"Non saranno tagli fatti alla cieca" afferma il premier Mario Monti, in attesa del si della Camera. 217 voti a favore, 40 contrari e 4 astenuti il riscontro in Senato del decreto legge che stabilirà tagli e riassestamento dei costi statali italiani.
Il premier assicura l'efficenza di una manovra finanziaria che fa discutere: "Bondi ha analizzato i tagli da poter effettuare perché derivanti da un'insufficiente attenzione ai costi".
Ma a quanto pare sembra il campo farmaceutico quello più risentito dalla proposta sulla spending review. "Se passa questo decreto - afferma Massimo Scaccabarozzi, presidente di Farmindustria - il medico competente avrà l'obbligo di prescrivere il principio attivo del medicinale, e non più il medicinale stesso. Così facendo l'industria del farmaco perderà tra i 15 e 1 20 mila posti di lavoro".
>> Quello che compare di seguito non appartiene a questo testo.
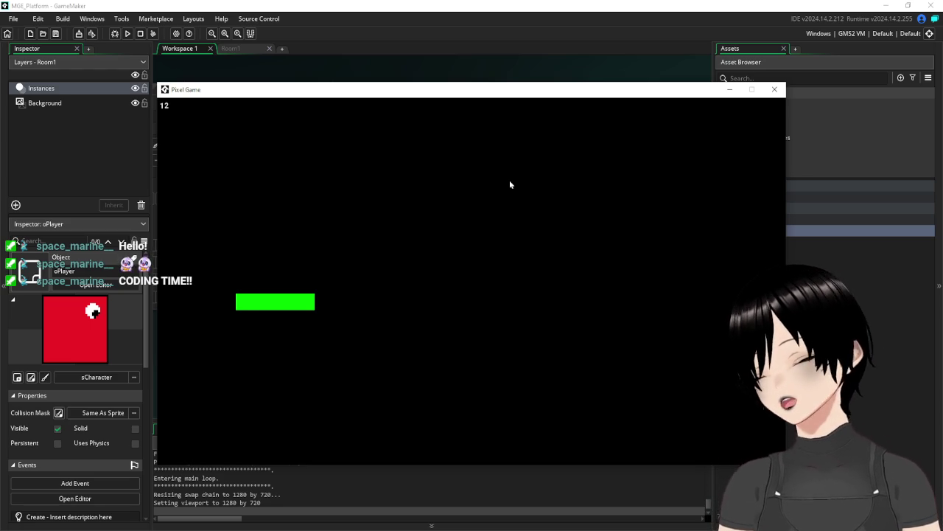
key("alt+Tab")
Anche le Università italiane saranno toccate dalla riforma finanziaria, con un aumento delle tasse per gli studenti fuoricorso. A seconda del reddito famigliare infatti, è previsto un aumento della retta che può arrivare fino al doppio dell'importo inizialmente previsto.
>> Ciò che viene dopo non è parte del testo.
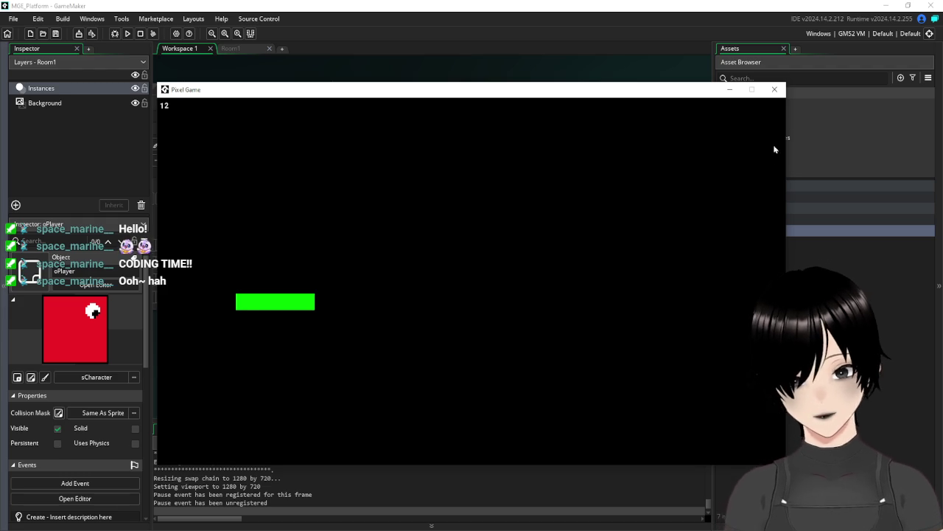
left_click(774, 90)
left_click_drag(245, 88, 331, 111)
left_click(323, 130)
Tra le novità previste, anche la riforma sulle province: il termine "Soppressione" è stato infatti sostituito con "Riordino". Imposta una territorialità minima di 2500 km quadrati e una popolazione di almeno 350.000 abitanti. Verranno inoltre stanziati 100 milioni di euro ad ogni provincia, per la riduzione del debito pubblico.